That is the shortest nutshell explanation I can think of for what we do. So, in order for our software to work, we must have functioning hardware. Well the panels that control each door were mostly functioning but there were 5 or 6 that were offline and needed to be reset or worked on. Well, the people at the building, who hired our client to bring me over and fix this stuff, did not allow me to work on it until 2:30pm (that is when all the employees leave). Well, great, ok, so we will work on them from 2:30 to 6pm or 7pm right? Nope. They would kick us out each day at 5pm, and even if we had that 2.5hours to work, the people we needed keys from to GET to the actual panels in the first place had already left. Also, the most simple of request had a chain of command, had to be in writing, and required 14 signatures. I needed the IT contractor to come out and check cabling in the garage, where they use RFID readers. I requested this on Friday, and they came out Thursday the NEXT week (6 days later). Hmm, when you hire someone to come over for only 2 and a half weeks, don’t you think you would want a faster response time that that? It’s like they thought I had all year to wait for action, and that I lived there, rather than being on a business trip. So, this “2:30pm” business got in the way quit a bit, as well as the delay in the response time for simple requests. A good example of the unnecessary chain of command was seen when I asked for a key to a certain room that had a panel in it that I needed to inspect. I requested the jey in the morning around 9am, and we got it around 2:10. The guy brought the key to the room, fiddled around a little with it, then realized it was the wrong key. Instead of going back to get the right key, he turns to me and says, “Ah, I guess this will have to wait until tomorrow,” to which I immediately replied, “It’s ok, I will wait if you want to go back and get the right one.” He then looked at me like I didn’t understand the first thing about security protocol, then said, “I have to request it again.” So to me, the word “request” means, “Hey can I have the key…thanks” and that’s it. Not in Kuwait. He had to draft up more paperwork, and get more signatures from the president of the building as well as the security commander before he could remove a key from a room 10 feet away from where we were standing to come and open a door.
This was the mentality the entire time. The word “driven” was definitely not part of their work ethic. If 2:30 came around or something required multiple signatures, they would basically just give up or say “We will try later.” *Sigh* This is now just a venting blog post rather than an informative one. I apologize, but when you know exactly what you need to do, and paperwork is standing in the way along with multiple signatures, you just sit there wondering why you are even talking to this person. To make it worse, the majority of the people that had to sign the paperwork had no idea what I was even doing or how to use the system, etc…Why are they necessary to approve this request if they don’t even know what it is for?

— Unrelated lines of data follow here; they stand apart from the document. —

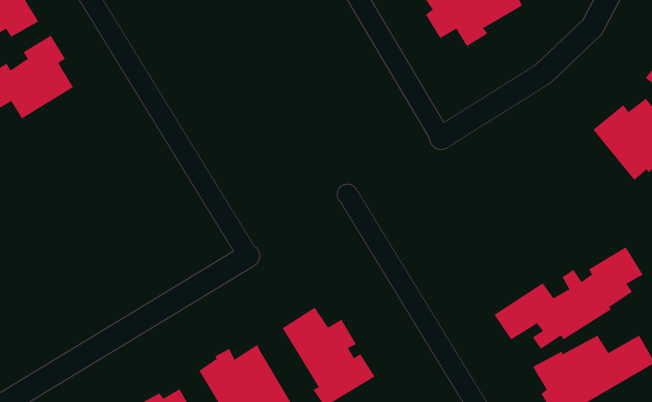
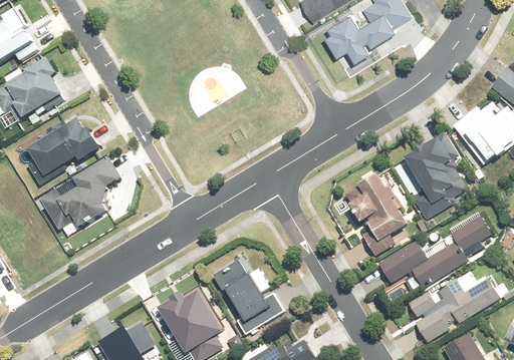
building: none -> [32,119,109,176]
building: none -> [402,132,465,221]
building: none -> [42,159,126,233]
building: none -> [343,174,405,258]

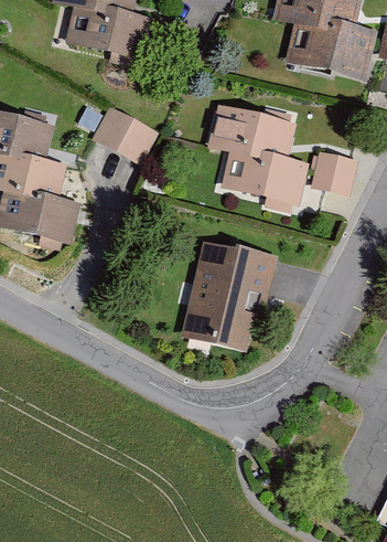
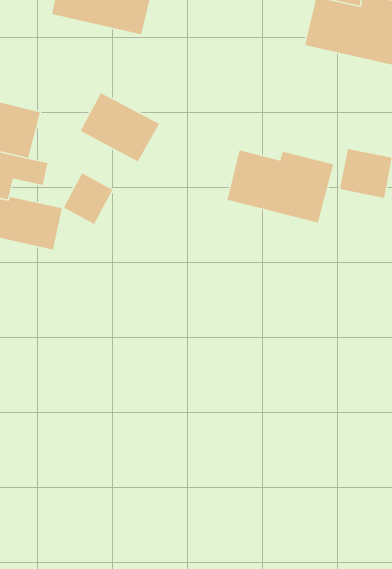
building: [206,104,298,163] -> none
building: none -> [63,172,113,225]
building: [180,236,271,343] -> none

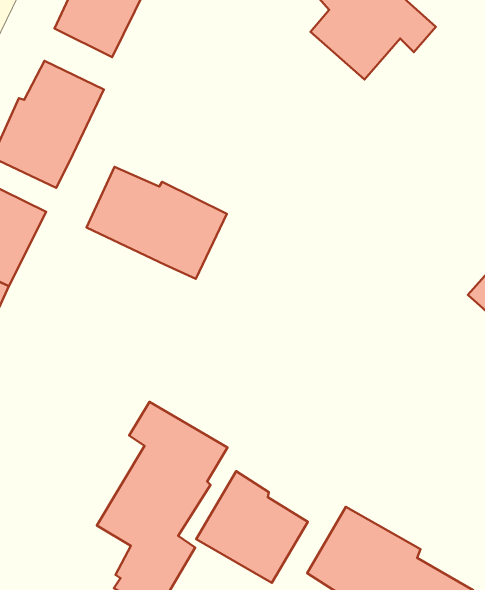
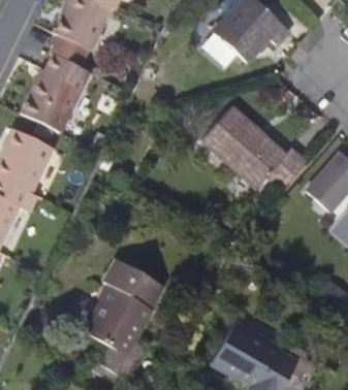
building: none -> [205,105,308,187]
building: [86,167,227,279] -> none
building: [196,471,308,583] -> none

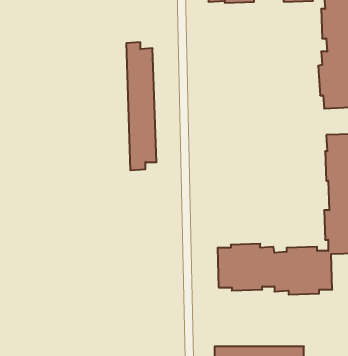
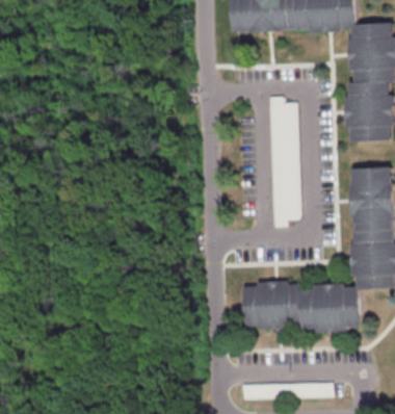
building: [126,42,157,170] -> [267,97,298,228]

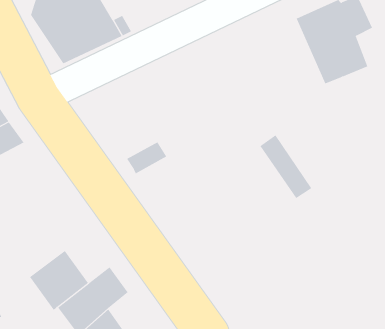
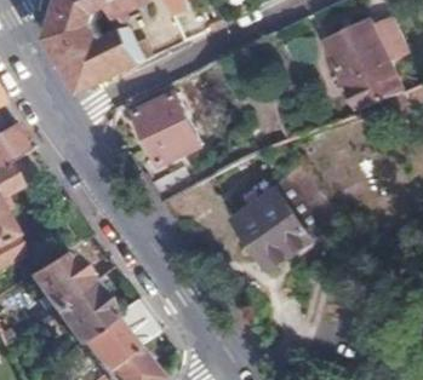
building: none -> [137,91,204,163]
building: none -> [236,189,311,267]
building: none -> [25,249,87,309]

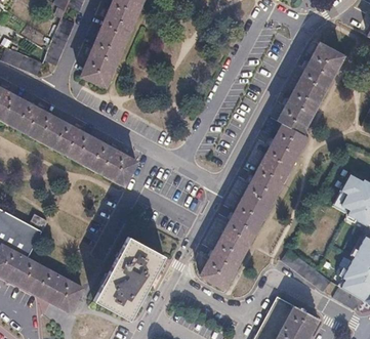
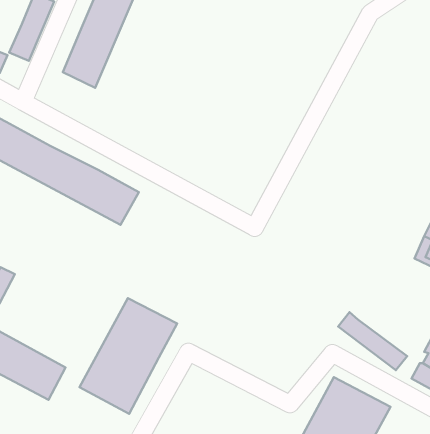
building: [201,44,343,289] -> none

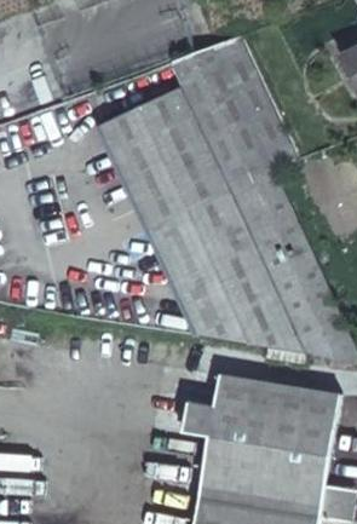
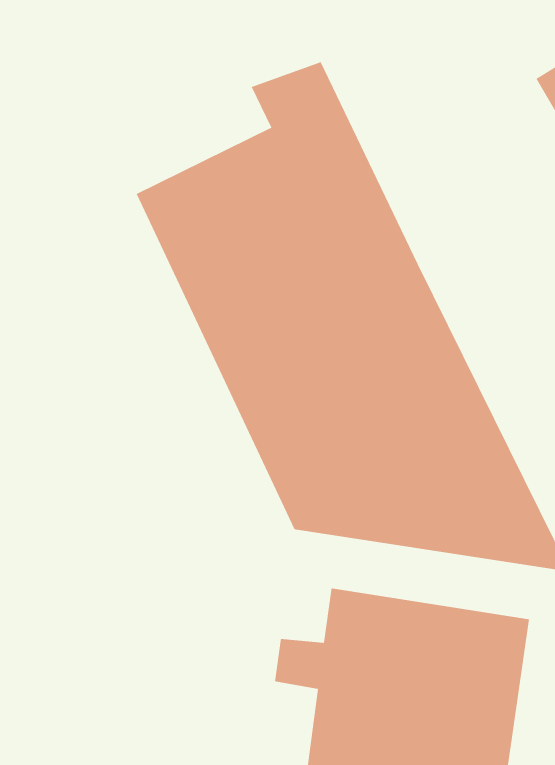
building: [211,35,294,171] -> none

Ok, done venting. Even with all that, it was a sucessful trip. I got our software up and running, enabled redundancy for the server and the drivers for all the hardware. In plain engligh that means if one server or one computer running the hardware goes down, then another one immediately takes over so there is no downtime in the system more than 30-45 seconds.
I was happy with the work, the direct team of engineers I was working with was also happy. The politicians in the mix who want to feel important just hearing themselves talk, are fine, and will learn the system, but if you happen to be one of this business men who overlooks technical projects, but you yourself are not technical…please, give the techies some credit, trust them initially right off the bat, and I prokmise you will get much more solid and consistent work out of them on projects. Going into a project in a standoff-ish mode and mentality makes your engineers feel completely unmotivated to make your facility work. Sure, be precautionary at first, and lay down the rules, and demand progress reports daily or weekly, but constant questioning everyday as to their skill and ridiculing them in front of the end client…not going to get you anywhere. Take a “wait and see” mentality when working with new engineers, at least for a couple weeks. I guarantee if you treat your engineers and on-site help good right off the bat, they will not just do a good job with the hardware/software, but they will be proud of their work. I know this sounds cheesy and really geeky, but each connection made to/from the hardware and the server is seen as an accomplishment, and a success, and this is what engineers live for. Yes, that definitely sounds cheesy, but seeing the fruits of their labor in action in a working system is all the congratulations they will need, so again, if you are a business man, or the end client funding a project; please do go ahead and keep tabs and check up, but let the techies be the techies, and for crying out loud…if they are there for a limited time from another country on a expense paid business trip, please bypass the normal security rules. They obviously did not get paid to fly 24 hours across the globe to come and mess up the system. They are already there because the system is messed up, so open the doors for them. Literally and Figuratively. I’m talking to you Fluor! (British division), and all you Kuwaitis.